Пэйринг и персонажи
Метки
Романтика
AU
Забота / Поддержка
Кровь / Травмы
Отклонения от канона
Дети
ООС
Смерть второстепенных персонажей
Смерть основных персонажей
Канонная смерть персонажа
Буллинг
Драконы
Обман / Заблуждение
Война
Ссоры / Конфликты
Любовный многоугольник
Горе / Утрата
Приемные семьи
Рабство
Обусловленный контекстом расизм
Долголетие
Дуэли
Описание
Чужой в мире долгоживущих. Инсин влюбляется в ту, что спасла его из разрушающегося мира. Но на пути его чувств стоит много препятствий
Посвящение
Благодарю всех, кто меня ждал этот месяц и Пушистому Котофею, поддерживающего меня во все периоды, когда я превращаюсь в депрессивную жижу.
Часть 11. Напоминание
20 октября 2024, 02:16
Если честно, когда я очнулся в комиссии по алхимии, то очень удивился. Пусть я и знал, что медицина на Лофу была на достойном уровне, но я видел, как смертные умирают в одночасье после таких ран. Живя среди долгоживущих, можно легко забыть о хрупкости своей жизни.

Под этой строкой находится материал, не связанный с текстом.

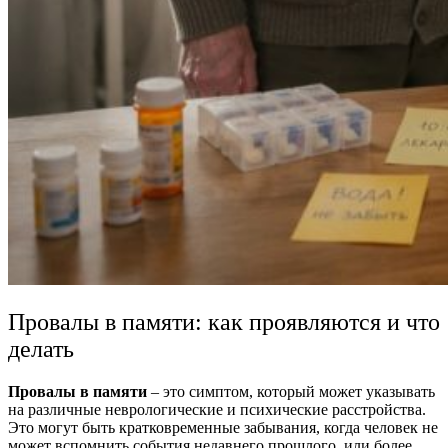
Провалы в памяти: как проявляются и что
делать
Провалы в памяти
– это симптом, который может указывать
на различные неврологические и психические расстройства.
Это могут быть кратковременные забывания, когда человек не
может вспомнить события недавнего прошлого, или более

Похоже я был здесь уже достаточно долго, потому что раны выглядели уже лучше, мелкие порезы на лице и руках уже почти затянулись. Но при попытке сесть я явно ощутил, куда Дань Фэн нанес удары. Он хотел меня убить. Сейчас эта мысль почему-то показалась мне дикой, хотя сам я в тот момент был готов вцепиться зубами ему в глотку, если бы это помогло мне вырвать победу. Просто сейчас, находясь в палате слабым, невольно вспоминаю то время, когда Дань Фэн в прежней форме приходил проверять меня и следил за тем, чтобы я питался. Тогда он волновался обо мне, тогда я считал его пусть и пугающим, но другом, а теперь из-за чувств к Байхэн мы стали испытывать неприязнь. Не просто неприязнь, мы желали смерти друг другу.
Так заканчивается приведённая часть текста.